The obvious competitor is still the Ford Mustang GT. But the comparison feels apples-to-oranges now. The Mustang has gone lighter, sharper, and more track-focused — especially with the available manual. It’s a pure driver’s car. This Charger has grown into something bigger, heavier, and far more usable for real life. Standard AWD, that massive liftback, heated rear seats, and the sheer presence make it feel like a different proposition entirely. If you want to carve corners on a track, the Mustang might still win. If you want muscle attitude that survives Texas commutes, family errands, and occasional road trips, the Charger plays in its own lane.
The electric Daytona Scat Pack starts around $62k–$64k before options, but that’s a different animal altogether. For those who still want internal combustion and that unmistakable exhaust note, the gas Scat Pack makes its case.
Final Thoughts: It Grew Up Without Losing Its Soul
After a full week, my verdict is simple: I like this car. A lot.
It’s not the raw, tire-shredding brute my 2015 Scat Pack was. It’s better mannered, more technologically advanced, and way more practical for everyday Texas life. The twin-turbo six delivers the power and the grin without the thirst of the old V8. The liftback and AWD make it genuinely useful. The interior tech is excellent. And that Peel Out paint still makes me smile every time I walk up to it.

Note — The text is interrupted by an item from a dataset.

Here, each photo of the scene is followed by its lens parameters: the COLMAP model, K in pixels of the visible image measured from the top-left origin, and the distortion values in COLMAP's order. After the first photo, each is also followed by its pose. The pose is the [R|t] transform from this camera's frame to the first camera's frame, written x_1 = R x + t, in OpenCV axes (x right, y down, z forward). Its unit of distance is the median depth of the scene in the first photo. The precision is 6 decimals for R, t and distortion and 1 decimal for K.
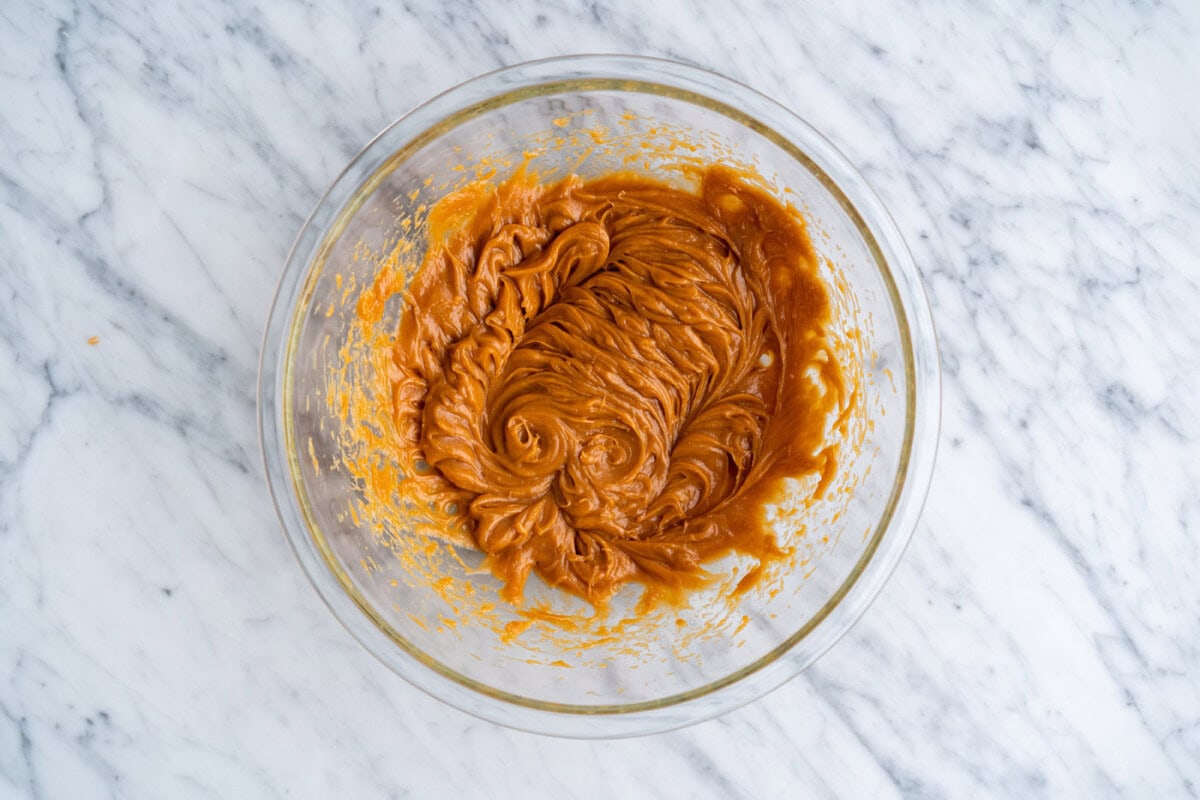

Would I buy one? If the numbers worked for a family of six and our road-trip lifestyle, I’d seriously consider it. It’s expensive in this specification, but you get a lot of car — power, features, usability, and that Scat Pack badge that still means something.
Dodge has teased a smaller, more focused Challenger coming soon. That makes sense. Let the Charger be the big, roomy, livable GT-style muscle car while the Challenger chases pure driving thrills. This new Charger feels like it’s found its lane.
If you’re in the market for modern muscle that balances attitude with real-world livability, put the 2026 Dodge Charger Scat Pack on your test-drive list. It grew up. But it didn’t sell out.